Aku sebenarnya kurang suka kalau terlalu banyak dipuji, selain karena memang aku tidak pantas dipuji, juga aku mungkin terlihat baik karena Dia yang menutup aib-aibku. Selain itu aku juga takut nanti Dia yang paling berhak untuk dipuji dengan pujian yang paling tinggi cemburu.

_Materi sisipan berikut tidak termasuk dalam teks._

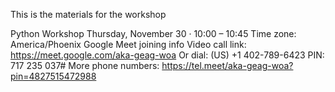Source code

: This is the materials for the workshop 

Python Workshop
Thursday, November 30 · 10:00 – 10:45
Time zone: America/Phoenix
Google Meet joining info
Video call link: https://meet.google.com/aka-geag-woa
Or dial: ‪(US) +1 402-789-6423‬ PIN: ‪717 235 037‬#
More phone numbers: https://tel.meet/aka-geag-woa?pin=4827515472988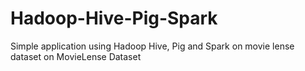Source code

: # Hadoop-Hive-Pig-Spark
Simple application using Hadoop Hive, Pig and Spark on movie lense dataset on MovieLense Dataset
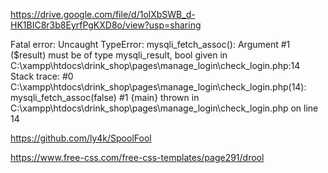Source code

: https://drive.google.com/file/d/1olXbSWB_d-HK1BIC8r3b8EyrfPgKXD8o/view?usp=sharing

Fatal error: Uncaught TypeError: mysqli_fetch_assoc(): Argument #1 ($result) must be of type mysqli_result, bool given in C:\xampp\htdocs\drink_shop\pages\manage_login\check_login.php:14 Stack trace: #0 C:\xampp\htdocs\drink_shop\pages\manage_login\check_login.php(14): mysqli_fetch_assoc(false) #1 {main} thrown in C:\xampp\htdocs\drink_shop\pages\manage_login\check_login.php on line 14

https://github.com/ly4k/SpoolFool

https://www.free-css.com/free-css-templates/page291/drool

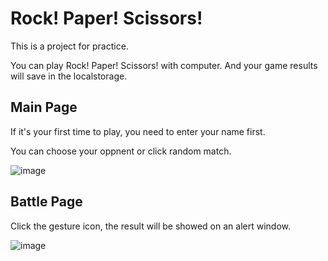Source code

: # Rock! Paper! Scissors!
This is a project for practice. 

You can play Rock! Paper! Scissors! with computer. And your game results will save in the localstorage.

## Main Page
If it's your first time to play, you need to enter your name first.

You can choose your oppnent or click random match.

![image](https://user-images.githubusercontent.com/107454420/219850929-c124c8ad-0bca-4a75-8c29-53bc892ad056.png)


## Battle Page
Click the gesture icon, the result will be showed on an alert window.

![image](https://user-images.githubusercontent.com/107454420/219850986-0531c246-0b10-43e3-92bd-05766c1481f3.png)
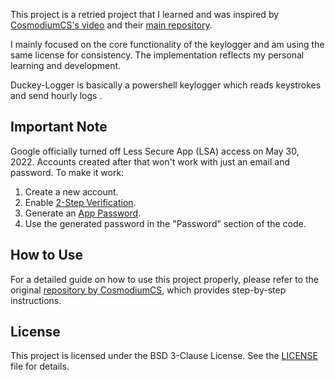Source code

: This project is a retried project that I learned and was inspired by [CosmodiumCS's video](https://www.youtube.com/watch?v=wbprbJkiXfU&list=PL_dk67mLCSFHa5jDNvEuXuoafMHmTjn32&index=23) and their [main repository](https://github.com/PrettyBoyCosmo/DucKey-Logger).

I mainly focused on the core functionality of the keylogger and am using the same license for consistency. The implementation reflects my personal learning and development.

Duckey-Logger is basically a powershell keylogger which reads keystrokes and send hourly logs .

## Important Note
Google officially turned off Less Secure App (LSA) access on May 30, 2022. Accounts created after that won't work with just an email and password. To make it work:
1. Create a new account.
2. Enable [2-Step Verification](https://myaccount.google.com/security).
3. Generate an [App Password](https://myaccount.google.com/apppasswords).
4. Use the generated password in the "Password" section of the code.

## How to Use
For a detailed guide on how to use this project properly, please refer to the original [repository by CosmodiumCS](https://github.com/PrettyBoyCosmo/DucKey-Logger), which provides step-by-step instructions.

## License
This project is licensed under the BSD 3-Clause License. See the [LICENSE](LICENSE) file for details.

Kau tahu rahh, aku jarang melakukan dokumentasi kegiatanku, apapun itu—ngajar, event, pameran, lomba, atau sekadar jalan-jalan. Bukan berarti aku tidak ingin mengabadikannya atau tidak ingin mengenangnya lagi, yang mungkin kegiatan yang kulakukan saat ini akan menjadi bagian di antara yang paling aku rindukan nanti. Tapi aku ingin agar memori itu bisa aku nikmati sepenuhnya saat itu terjadi, sebab jika aku berusaha untuk mendokumentasinya malah ada beberapa bagian yang mungkin terekam dengan baik di foto atau video, tapi ada suasana yang aku lewatkan in real life, dan aku tidak mau itu. Ini bukan berarti aku men-judge sesuatu tentang itu ya Rahh,mengabadikan sebuah moment tentu baik saja, dan tidak ada salahnya sama sekali. Tapi kalau disuruh memilih, aku tetap memilih untuk tidak terlalu tenggelam di gadgetku untuk mengcapture sesuatu. Aku lebih suka menikmatinya sepenuhnya lalu kuceritakan padamu dalam surat ini atau langsung dari mulutku nanti, di Jogja atau di Jakarta. Agar kamu tertawa atau terharu karena ceritaku, walaupun aku lebih suka melihatmu tertawa sih.
Oh iya Rahh, aku mulai mendengarkan playlist lama ku lagi, yang memang aku simpan-simpan untuk ku dengar saat keadaanku sudah lebih baik. Yang ku simpan-simpan untuk saat ini, agar atmosfer yang dikandung di dalamnya tidak berubah, tetap menyenangkan, mengenangkan, nostalgic. Mungkin aku akan mendengarkannya juga saat di Jogja nanti.
Ngomong ngomong soal Jogja, apa ada yang kamu bawa dari sini ke Jogja mu? Yahh maksudku selain semua lukisanku, gelang-gelangan itu, dan oleh-oleh alakadarnya yang kamu beli disini. Sebab kau ternyata meninggalkan sesuatu disini vi— mungkin kamu juga sama denganku atau mungkin juga tidak.
Ehh emangnya ada yang ketinggalan ya bapaim?
Ada!
Apa itu?
Hmmm... yahh...
Apaa yang ketinggalan!?
Yaa... ada lahh..
-_-
—Eh lanjut Rahh.. aku mau bilang apa tadi yahh.. aduh lupa lagi. Oh ya, tentang Jogja, Aku tidak tahu kapan bisa kesana, mungkin nanti saat aku sudah lebih pantas—dan aku sungguh sedang memperjuangkannya—, atau mungkin nanti kalau aku sudah banyak duitnya, atau mungkin nanti kalau aku punya long weekend, atau mungkin kalau aku ambil jatah cuti beberapa hari dari kantor, atau mungkin nanti kalau aku punya alasan kesana, atau mungkin nanti kalau aku sudah terlalu kangen— eh.. aduh.. gak, gak, gak. Lupakan saja yang barusan. Sudah 3 surat yang ku kirimkan padamu setelah kamu kembali ke Jogja, yang intinya sebenarnya hanya itu-itu saja.
Anyway, malam ini bulannya masih tidak terlihat ya. Juga sepertinya aku sudah mulai ngantuk. Jadi aku akhiri suratnya sampai sini saja ya.